22Premièrement, le concept de norme étant au centre des présentes réflexions, nous voudrions d’emblée le caractériser plus précisément, afin de mieux montrer le sens opératoire que joue ce concept au sein du dispositif corbuséen. D’un point de vue historique, cela même s’il est clair que la réflexion sur les normes n’est pas une innovation radicale du début du xxe siècle, il n’est pas dénué de sens de rappeler que les années 1900-1920 constituent un point de cristallisation ou un point d’émergence particulièrement important en ce qui concerne l’articulation d’une pensée de la norme et de la normativité. Cela semble tout à fait manifeste dans les domaines relatifs à une interrogation concernant les sciences du vivant (notamment la biologie ou la médecine), mais également dans le champ de la réflexion sur le social. Il ne nous semble par conséquent ni arbitraire ni anodin de chercher à interroger la pensée de Le Corbusier (et notamment la formation de celle-ci) dans la perspective d’une réflexion portant sur les normes. Il s’agit d’ailleurs d’un terme qui revient de manière régulière sous sa plume (pas uniquement dans le sens technique d’une normalisation fonctionnelle du domaine architectural), même s’il ne thématise pas cette notion au même point que certaines autres. En tous les cas, le début du xxe siècle semble être l’un des lieux majeurs de l’émergence d’une centralité de cette notion.
23De plus, s’il s’agira d’abord et avant tout pour nous de montrer qu’une approche de la pensée corbuséenne sous l’angle d’une réflexion sur les normes permet l’apport d’un éclairage différent en ce qui concerne l’interprétation de l’œuvre du créateur de l’Unité d’habitation, nous voudrions également montrer que le « détour » par la pensée de Le Corbusier permet un enrichissement potentiel de notre compréhension du concept de norme lui-même. Il s’agira ainsi d’opérer une sorte de dialectique entre la réflexion sur les normes et la pensée corbuséenne, cela dans un mouvement intellectuel permettant à notre sens un éclairage réciproque. C’est notamment dans le caractère de multiplicité ou de pluralité des normes corbuséennes, mais également dans le caractère dynamique de leur constitution en un système que le concept de norme pourra être interrogé en retour. Car, en effet, le système normatif corbuséen se constitue et se formule en une procédure d’évolution continue, en un dialogue constant avec un hors-norme qui tout à la fois le conteste et lui permet de se définir, en permettant une mise en jeu permanente et une réécriture sans cesse rejouée de l’ensemble normatif. De ce dernier point de vue, le fait de parler du « problème de la norme » chez Le Corbusier, revient non seulement à chercher à voir en quoi la question de la normativité pose problème au sein de son œuvre, mais également à chercher à montrer que l’examen de la pensée corbuséenne permet de reposer le problème spécifiquement suscité par l’interrogation sur les normes.

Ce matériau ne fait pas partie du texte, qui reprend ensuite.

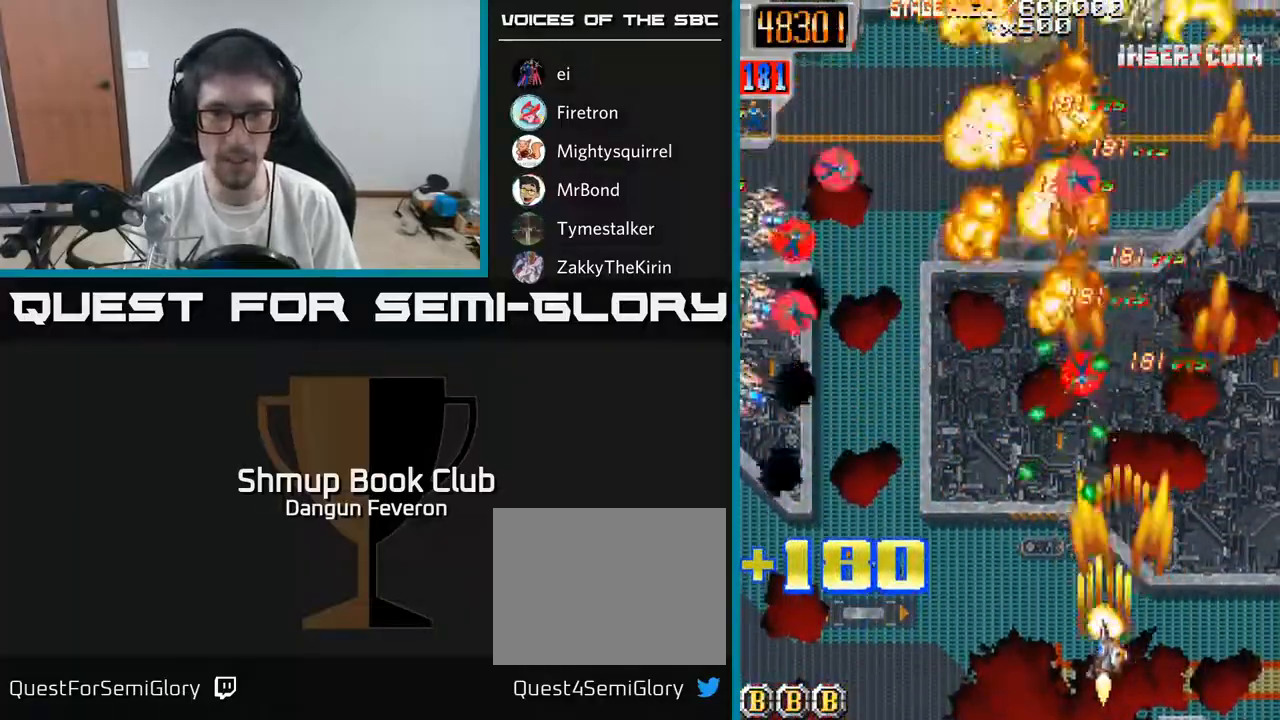
{"buttons": ["R2", "DPAD_UP", "DPAD_LEFT"], "left_stick": "center", "right_stick": "center", "events": [[67, "DPAD_RIGHT", "down"], [83, "DPAD_DOWN", "up"], [250, "DPAD_RIGHT", "up"], [267, "DPAD_LEFT", "down"], [417, "DPAD_UP", "down"]]}
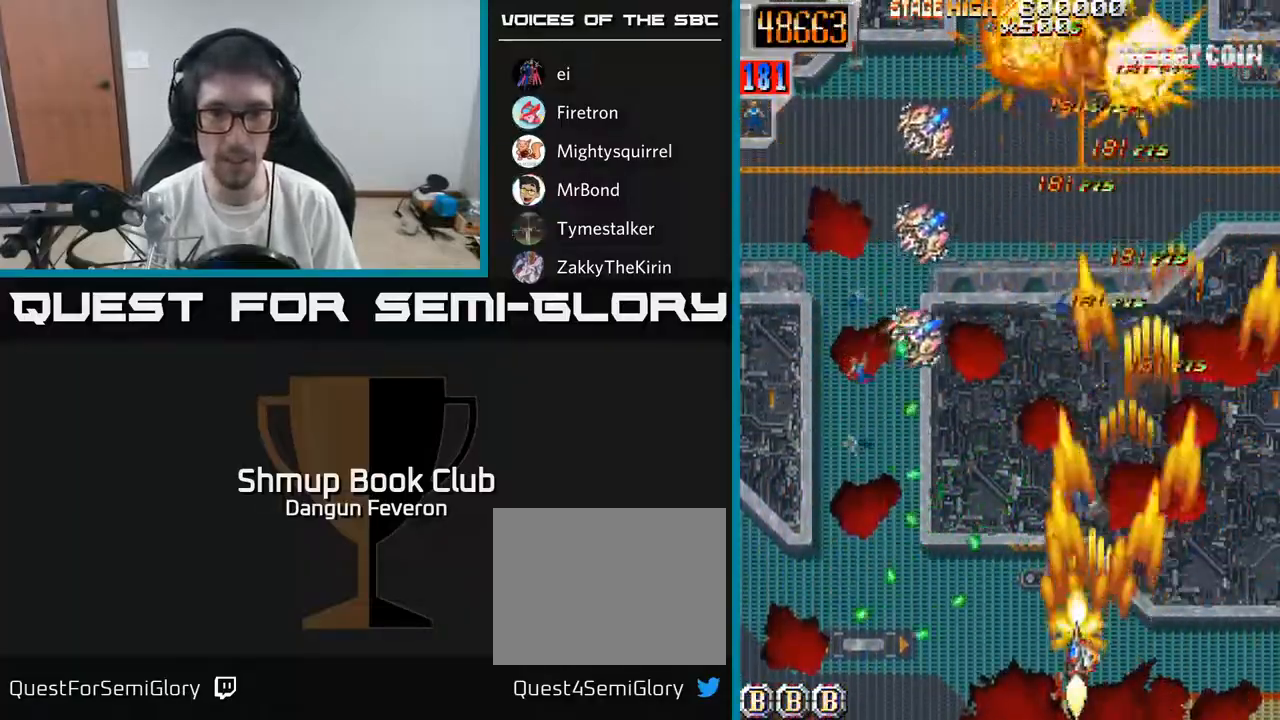
{"buttons": ["R2", "DPAD_DOWN", "DPAD_LEFT"], "left_stick": "center", "right_stick": "center", "events": [[17, "DPAD_LEFT", "up"], [100, "DPAD_RIGHT", "down"], [117, "DPAD_RIGHT", "up"], [317, "DPAD_LEFT", "down"], [383, "DPAD_UP", "up"], [467, "DPAD_DOWN", "down"]]}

24Pour caractériser la notion de norme, nous nous appuierons sur cinq déterminations principales du concept (en ses liens avec les notions connexes de « normal » et de « normatif ») :
251. Une norme a une valeur principielle. Normer, c’est ordonner, au double sens du terme (mettre de l’ordre et prescrire). Une norme indique quelque chose de directeur et de fondamental, en même temps qu’elle permet de mettre en ordre une diversité empirique en l’unifiant du fait qu’elle place cette diversité sous une règle commune20. C’est là un point bien mis en avant dans l’article « Norme » du Vocabulaire technique et critique de la philosophie d’André Lalande, soulignant du même geste l’extension potentielle de la notion :
« Type concret ou modèle abstrait de ce qui doit être, en tout ce qui admet un jugement de valeur : idéal, règle, but, modèle suivant les cas21. »

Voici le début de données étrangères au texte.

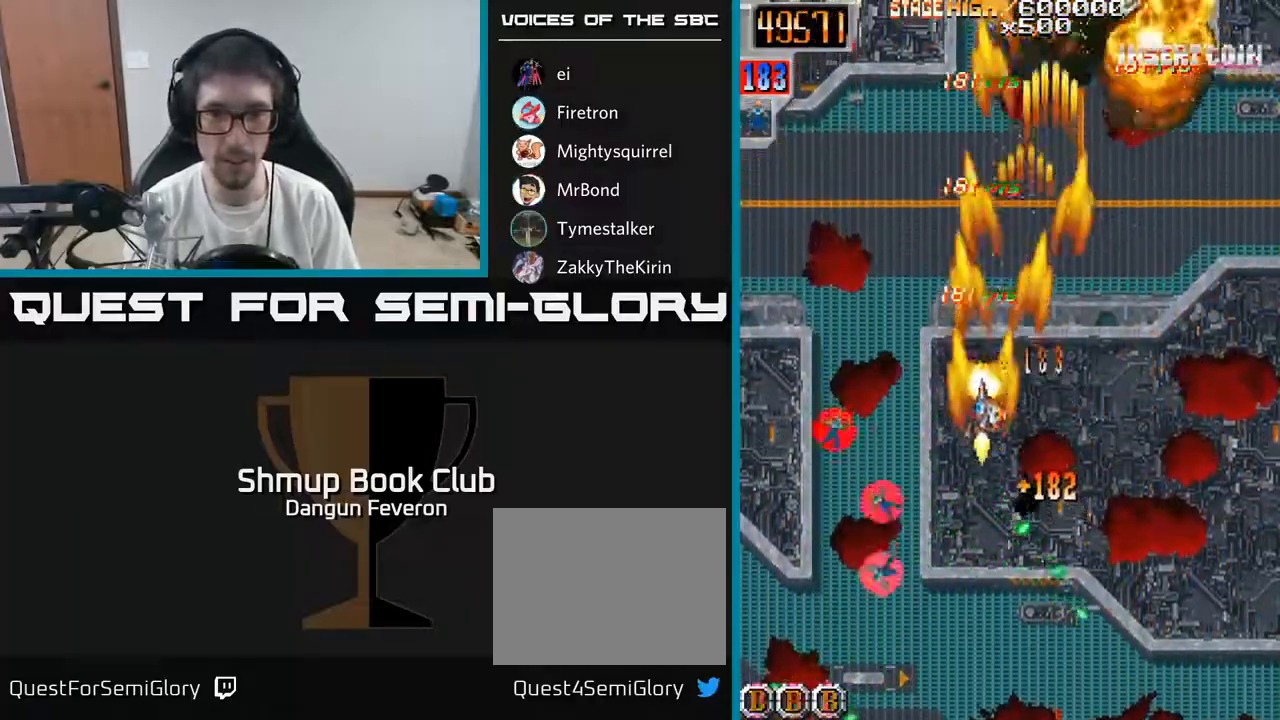
{"buttons": ["R2"], "left_stick": "center", "right_stick": "center", "events": [[217, "DPAD_LEFT", "up"], [317, "DPAD_RIGHT", "down"], [450, "DPAD_RIGHT", "up"], [483, "DPAD_DOWN", "up"]]}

26Georges Canguilhem a également souligné ce point dans ses propres réflexions sur ce concept :
« On sait que norma est le mot latin que traduit équerre et que normalis signifie perpendiculaire, on sait à peu près tout ce qu’il faut savoir sur le domaine d’origine du sens des termes norme et normal, importés dans une grande variété d’autres domaines. Une norme, une règle, c’est ce qui sert à faire droit, à dresser, à redresser. Normer, normaliser, c’est imposer une exigence à une existence, à un donné, dont la variété, le disparate s’offrent, au regard de l’exigence, comme un indéterminé hostile plus encore qu’étranger22. »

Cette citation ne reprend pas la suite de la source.